Sombras de Silêncio #295

O luar fulgia entre as nuvens desistentes e a primavera parecia adormecida pelos brandos costumes. Ao longe, algumas incursões suspeitas furavam pelas sombras da noite e o conforto da letargia. Na sua sala, Girolme dividia a atenção entre a telefonia e um pífaro que comprara alguns dias antes numa mercearia. Quando o viu pela primeira vez ficou absorto num passado longínquo a montante do rio Tejo e quis reavivar a memória. O pífaro era claro como o amanhecer e muito propenso a melodias enfeitadas. Ainda que os sons não fossem propriamente harmoniosos, tal não era o mais importante e ele divertia-se com o que ia produzindo, tentando imitar o som que emergia da telefonia.

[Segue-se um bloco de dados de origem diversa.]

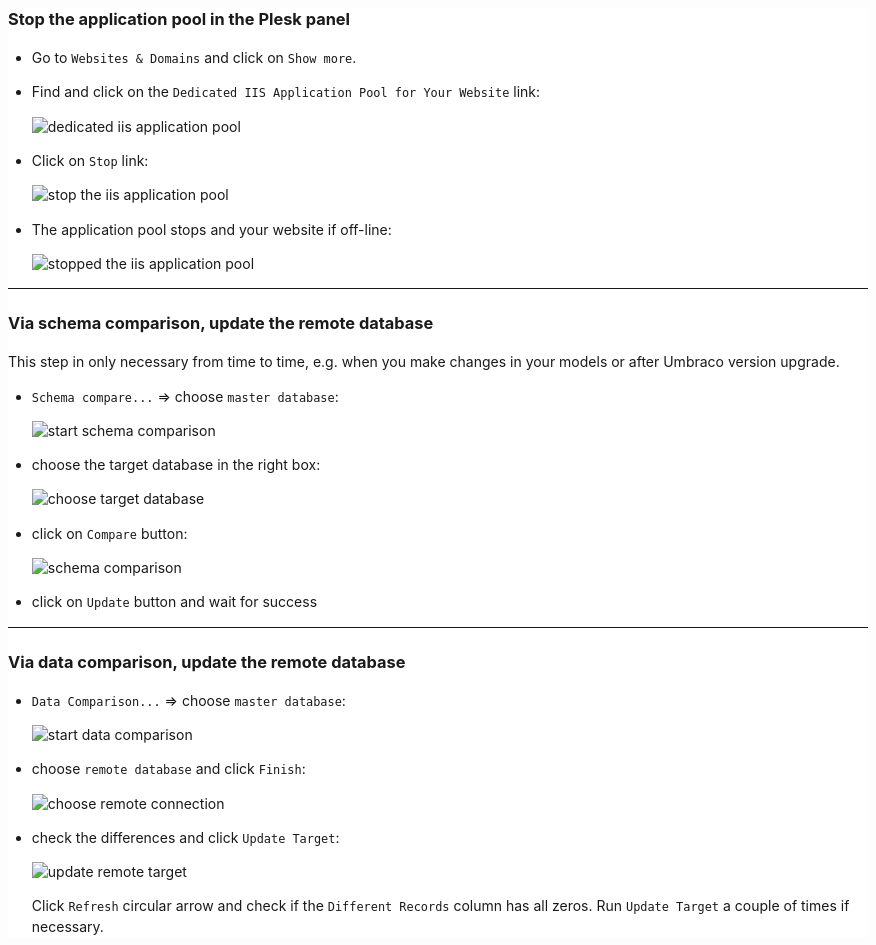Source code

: 
### Stop the application pool in the Plesk panel

*   Go to `Websites & Domains` and click on `Show more`.
*   Find and click on the `Dedicated IIS Application Pool for Your Website` link:

    ![dedicated iis application pool][iis-pool]

*   Click on `Stop` link:

    ![stop the iis application pool][stop-pool]

*   The application pool stops and your website if off-line:

    ![stopped the iis application pool][stopped-pool]

---

### Via schema comparison, update the remote database

This step in only necessary from time to time, e.g. when you make changes in your models or after Umbraco version upgrade.

*   `Schema compare...` => choose `master database`:

    ![start schema comparison][start-schema]

*   choose the target database in the right box:

    ![choose target database][target]

*   click on `Compare` button:

    ![schema comparison][comparison]

*   click on `Update` button and wait for success

---

### Via data comparison, update the remote database

*   `Data Comparison...` => choose `master database`:

    ![start data comparison][start-data]

*   choose `remote database` and click `Finish`:

    ![choose remote connection][remote]

*   check the differences and click `Update Target`:

    ![update remote target][update]

    Click `Refresh` circular arrow and check if the `Different Records` column has all zeros. Run `Update Target` a couple of times if necessary.


[umbraco-forum]: https://our.umbraco.org/forum/
[godaddy]: https://www.godaddy.com/
[preview]: {{site.baseurl}}/assets/images/20161119/preview.png
[error]: {{site.baseurl}}/assets/images/20161119/error.png
[ldct]: {{site.baseurl}}/assets/images/20161119/LocalWebDeployment-ConnectionTab.png
[ldst]: {{site.baseurl}}/assets/images/20161119/LocalWebDeployment-SettingsTab.png
[gdct]: {{site.baseurl}}/assets/images/20161119/GoDaddyWebDeployment-ConnectionTab.png
[gdst]: {{site.baseurl}}/assets/images/20161119/GoDaddyWebDeployment-SettingsTab.png
[iis-pool]: {{site.baseurl}}/assets/images/20161119/dedicated_iis_app_pool.png
[stop-pool]: {{site.baseurl}}/assets/images/20161119/stop_iis_app_pool.png
[stopped-pool]: {{site.baseurl}}/assets/images/20161119/stopped_iis_app_pool.png
[start-schema]: {{site.baseurl}}/assets/images/20161119/sql_server_object_explorer.png
[target]: {{site.baseurl}}/assets/images/20161119/schema_comparison_dialog.png
[comparison]: {{site.baseurl}}/assets/images/20161119/schema_comparison_run.png
[start-data]: {{site.baseurl}}/assets/images/20161119/sql_server_object_explorer.png
[remote]: {{site.baseurl}}/assets/images/20161119/sql_choose_finish.png
[update]: {{site.baseurl}}/assets/images/20161119/update_target.png
[identical]: {{site.baseurl}}/assets/images/20161119/update_target_identical.png
[pubgdd]: {{site.baseurl}}/assets/images/20161119/publish_to_godaddy.png
[success]: {{site.baseurl}}/assets/images/20161119/publish_success.png
[unavailable]: {{site.baseurl}}/assets/images/20161119/service_unavailable.png
[file-mngr]: {{site.baseurl}}/assets/images/20161119/file_manager.png
[httpdocs]: {{site.baseurl}}/assets/images/20161119/httpdocs.png
[appdata]: {{site.baseurl}}/assets/images/20161119/app_data.png
[before]: {{site.baseurl}}/assets/images/20161119/permissions_before.png
[after]: {{site.baseurl}}/assets/images/20161119/permissions_after.png
[stopped-iis]: {{site.baseurl}}/assets/images/20161119/stopped_iis_app_pool.png
[server-error]: {{site.baseurl}}/assets/images/20161119/server_error.png
[profile]: {{site.baseurl}}/assets/images/20161119/webdeploy.png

Um pouco antes de o ponteiro do relógio de bolso, posto sobre a mesa da sala, passar pela penúltima hora do dia, Girolme largou o pífaro e escutou a música da telefonia. Era uma história sobre o que acontecia depois do amor e do adeus, numa solidão de lugares vazios. Girolme gostava particularmente daquela música. Também ele ficara sozinho, ainda que rodeado por uma multidão silenciosa. Desde o início do ano que o seu amigo Bernardo não aparecia no parque. O trabalho no apartamento transformara-se, há muito tempo, num quotidiano invariável: no domingo, Girolme já sabia tudo o que ia fazer e dizer ao longo da semana. Ainda que a sua estadia no apartamento não fosse forçada, a verdade é que as rotinas diárias lhe dispuseram a vida numa monotonia silente; começou mesmo a encontrar parecenças com período em que esteve preso em Peniche. Parecia até que a sociedade tinha formas próprias, e muitas das vezes insuspeitas, de condenar as pessoas a estados de liberdade deficientes, como se criasse grades invisíveis.

Apesar de no início aquela vida confortável lhe ter parecido tentadora, com o passar do tempo, Girolme começou a considerá-la insípida. As pessoas encafuavam-se nos seus apartamentos e apenas saíam para alguma obrigação, deixando cumprimentos evasivos pelo caminho. Lembrou-se depois do amigo Bilinho e das muitas vivências partilhadas, num tempo em que todos os dias encerravam uma surpresa. Saudosista, concluiu que o coração e a vida não se enchem apenas com aquilo que se possui. A infelicidade residia no facto de tal evidência apenas ser apurada pelo tempo ou pela ausência.